In our information-rich world, accessing information is a daily activity, making it essential to credit the sources being used. This is no less true in elementary school, high school or college. The “Culture of Creation” that emerges in connected classrooms makes this even more important, and putting it at the forefront of creation will allow for a healthy and necessary evaluation of how classwork is created and the ideas used to do so.


  1. Michele Kirschenbaum

    February 20, 2014 at 5:26 pm

    Citation generators are super helpful as well! EasyBib users can export their bibliographies to email, Google Drive, or MS Word! Additionally, students can share their EasyBib bibliography via URL.

    Thanks for the awesome article that highlights the importance of citing sources! :)

  2. Kate Lewis

    February 20, 2014 at 6:57 pm

    I really like the QR code reader idea! Thanks!

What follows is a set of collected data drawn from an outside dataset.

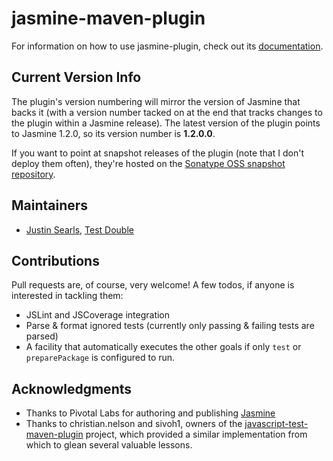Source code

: jasmine-maven-plugin
====================

For information on how to use jasmine-plugin, check out its [documentation](http://searls.github.com/jasmine-maven-plugin/).

## Current Version Info

The plugin's version numbering will mirror the version of Jasmine that backs it (with a version number tacked on at the end that tracks changes to the plugin within a Jasmine release). The latest version of the plugin points to Jasmine 1.2.0, so its version number is **1.2.0.0**.

If you want to point at snapshot releases of the plugin (note that I don't deploy them often), they're hosted on the [Sonatype OSS snapshot repository](https://oss.sonatype.org/service/local/repositories/snapshots).

## Maintainers
* [Justin Searls](http://about.me/searls), [Test Double](http://testdouble.com)

## Contributions
Pull requests are, of course, very welcome! A few todos, if anyone is interested in tackling them:

* JSLint and JSCoverage integration
* Parse & format ignored tests (currently only passing & failing tests are parsed)
* A facility that automatically executes the other goals if only `test` or `preparePackage` is configured to run.

## Acknowledgments
* Thanks to Pivotal Labs for authoring and publishing [Jasmine](http://github.com/pivotal/jasmine)
* Thanks to christian.nelson and sivoh1, owners of the [javascript-test-maven-plugin](http://code.google.com/p/javascript-test-maven-plugin/) project, which provided a similar implementation from which to glean several valuable lessons.

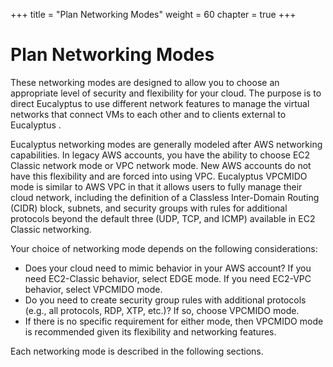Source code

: +++
title = "Plan Networking Modes"
weight = 60
chapter = true
+++


# Plan Networking Modes
These networking modes are designed to allow you to choose an appropriate level of security and flexibility for your cloud. The purpose is to direct Eucalyptus to use different network features to manage the virtual networks that connect VMs to each other and to clients external to Eucalyptus . 

Eucalyptus networking modes are generally modeled after AWS networking capabilities. In legacy AWS accounts, you have the ability to choose EC2 Classic network mode or VPC network mode. New AWS accounts do not have this flexibility and are forced into using VPC. Eucalyptus VPCMIDO mode is similar to AWS VPC in that it allows users to fully manage their cloud network, including the definition of a Classless Inter-Domain Routing (CIDR) block, subnets, and security groups with rules for additional protocols beyond the default three (UDP, TCP, and ICMP) available in EC2 Classic networking. 

Your choice of networking mode depends on the following considerations: 

* Does your cloud need to mimic behavior in your AWS account? If you need EC2-Classic behavior, select EDGE mode. If you need EC2-VPC behavior, select VPCMIDO mode. 
* Do you need to create security group rules with additional protocols (e.g., all protocols, RDP, XTP, etc.)? If so, choose VPCMIDO mode. 
* If there is no specific requirement for either mode, then VPCMIDO mode is recommended given its flexibility and networking features. 


Each networking mode is described in the following sections. 




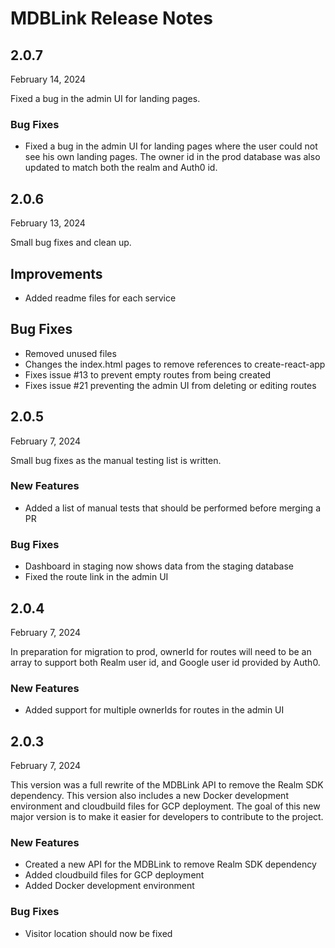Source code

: # MDBLink Release Notes

## 2.0.7
February 14, 2024

Fixed a bug in the admin UI for landing pages.

### Bug Fixes
- Fixed a bug in the admin UI for landing pages where the user could not see his own landing pages. The owner id in the prod database was also updated to match both the realm and Auth0 id.

## 2.0.6
February 13, 2024

Small bug fixes and clean up.

## Improvements
- Added readme files for each service

## Bug Fixes
- Removed unused files
- Changes the index.html pages to remove references to create-react-app
- Fixes issue #13 to prevent empty routes from being created
- Fixes issue #21 preventing the admin UI from deleting or editing routes

## 2.0.5
February 7, 2024

Small bug fixes as the manual testing list is written.

### New Features
- Added a list of manual tests that should be performed before merging a PR

### Bug Fixes
- Dashboard in staging now shows data from the staging database
- Fixed the route link in the admin UI

## 2.0.4
February 7, 2024

In preparation for migration to prod, ownerId for routes will need to be an array to support both Realm user id, and Google user id provided by Auth0.

### New Features
- Added support for multiple ownerIds for routes in the admin UI

## 2.0.3
February 7, 2024

This version was a full rewrite of the MDBLink API to remove the Realm SDK dependency. This version also includes a new Docker development environment and cloudbuild files for GCP deployment. The goal of this new major version is to make it easier for developers to contribute to the project.

### New Features
- Created a new API for the MDBLink to remove Realm SDK dependency
- Added cloudbuild files for GCP deployment
- Added Docker development environment

### Bug Fixes
- Visitor location should now be fixed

  3. Ricky Rutledge (@kiwiprofesor)

    February 21, 2014 at 8:21 am

    Citelighter is great…and I’m not even getting paid! (Only interested in what’s best for my students.)


  4. Heather Edick

    February 24, 2014 at 5:41 am

    I like all of the ideas mentioned in the comments and would like to add Zotero to the list. I’ve used it for many years as a replacement to Endnote and it continues to impress me. It’s easy to capture sources, add information and notes, and create bibliographies from a list of sources.

  5. Tracey Cook

    February 24, 2014 at 6:10 pm

    I love the idea of process vs. end product citing. It is also time for scholars to address the need to change citation formats. Often a single web address leads to a secured database, impairing others from consulting the cited source. This defeats the point of using citations. Without being able to track the resources used by students, it is not possible to validate the sources’ credibility and thereby assess the students’ understanding and application of the information. Teachers should review the purpose of citations with students with relevant examples. When teachers advise students to use citation creators, students relinquish their responsibility to cite correctly. The citation creators often cite incorrectly or inadequately, especially when web pages are used.

  6. Western Dave

    February 25, 2014 at 5:16 pm

    Clickable links are okay, but rarely give useful data. They often just take me to a website that has remixed an unsourced image. Increasingly, I’m asking students to provide a text box that identifies the image, artist, author etc. in it’s original form, plus a link to where they found the image. Of course, things that were created online are different, but again, tracing back to first use is important.